**USING THE INFORMATION:**
- A) Answer these from the passage below on Japan's security debate:
(i) In the 2025 Cabinet Office survey, what percentage of respondents said the Self-Defense Forces' size and capabilities should be strengthened?
(ii) Who imposed the pacifist constitution, and when?
(iii) According to the final paragraph, the region is squeezed between what two forces?
- B) In the passage below on Japan's security debate, repeat the part that begins with the words containing "Takaichi now faces" and ends with "precisely the problem.", word for word.

**DOCUMENT SEGMENT:**

This relationship will be a critical one to watch. South Korean ties with Japan have been marked by periods of close security cooperation, oscillating with sharp diplomatic freezes rooted in nationalism. But increasingly there is a shared recognition in both capitals that they need a functional partnership to manage growing pressure from China and the persistent threat posed by North Korea.

This regional calculation is also reshaping Japan’s own security debate. Defense spending is rising to record levels, and the once-taboo discussion of militarization is moving into the mainstream. A 2025 Cabinet Office survey found that 45.2% of respondents now believe the Self-Defense Forces’ size and capabilities should be strengthened. That’s up from 42% in 2022, the last time the survey was conducted. China’s military power and activities in the region were cited as a key reason for the sentiment.

Takaichi now faces both opportunity and risk as she considers revisiting sensitive constitutional questions. She has long pushed for reform of the pacifist constitution, which was imposed by the US after World War II and never amended — but she will have to walk a fine line. Moving too cautiously would undercut her mandate, but moving too boldly could alarm neighbors. It would also feed into Beijing’s narrative that Japan’s military threat has merely been dormant.

For now, the wind is at her back. Her victory gives Tokyo rare political stability to play a larger part in a region squeezed between American volatility and mounting Chinese pressure. For much of Asia, that balance is not just welcome — it is increasingly essential. For China, that is precisely the problem.

**DATA:**
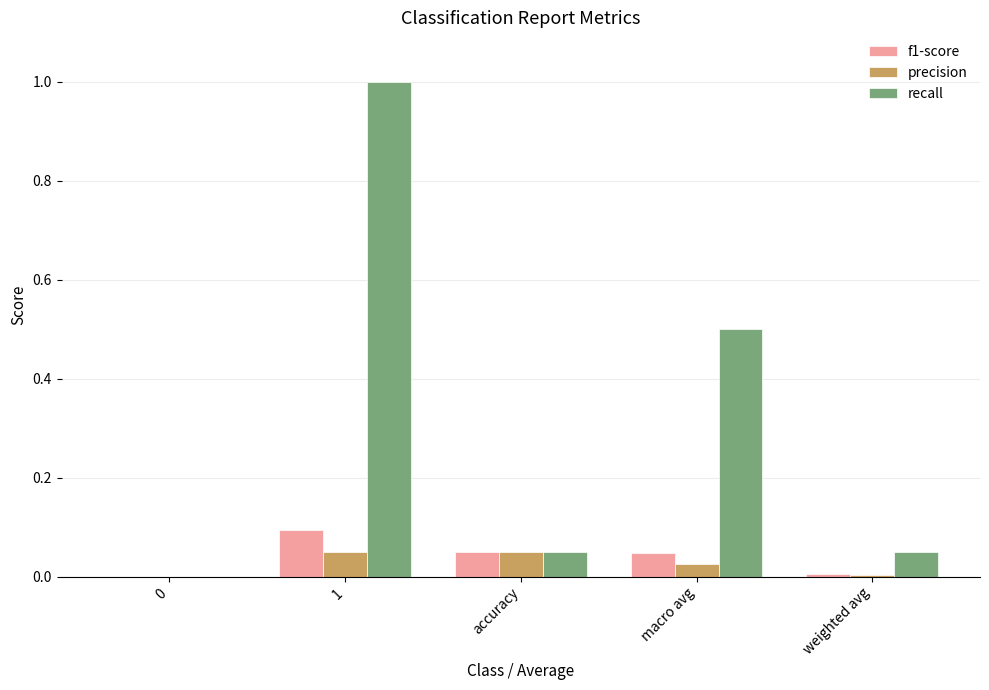

What is the sum of the f1-score values at accuracy and 1?

0.1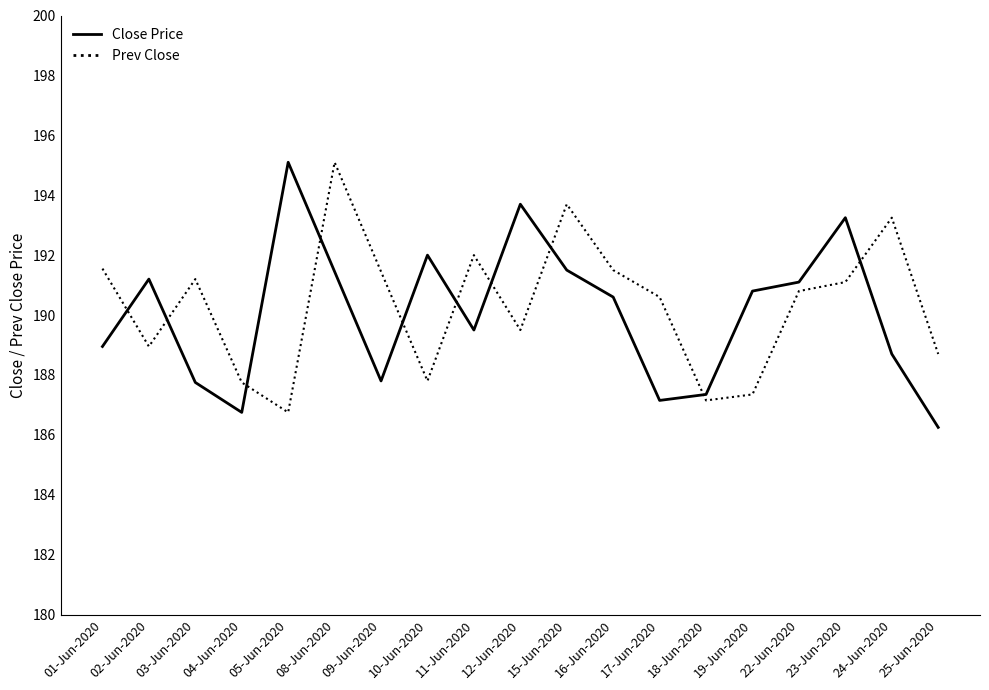

Is it true that Prev Close equals 190.8 at 22-Jun-2020?

True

**ANSWERS BY ITEM NUMBER:**
- A)
(i) 45.2%
(ii) The US, after World War II
(iii) American volatility and mounting Chinese pressure

- B)
Takaichi now faces both opportunity and risk as she considers revisiting sensitive constitutional questions. She has long pushed for reform of the pacifist constitution, which was imposed by the US after World War II and never amended — but she will have to walk a fine line. Moving too cautiously would undercut her mandate, but moving too boldly could alarm neighbors. It would also feed into Beijing’s narrative that Japan’s military threat has merely been dormant.

For now, the wind is at her back. Her victory gives Tokyo rare political stability to play a larger part in a region squeezed between American volatility and mounting Chinese pressure. For much of Asia, that balance is not just welcome — it is increasingly essential. For China, that is precisely the problem.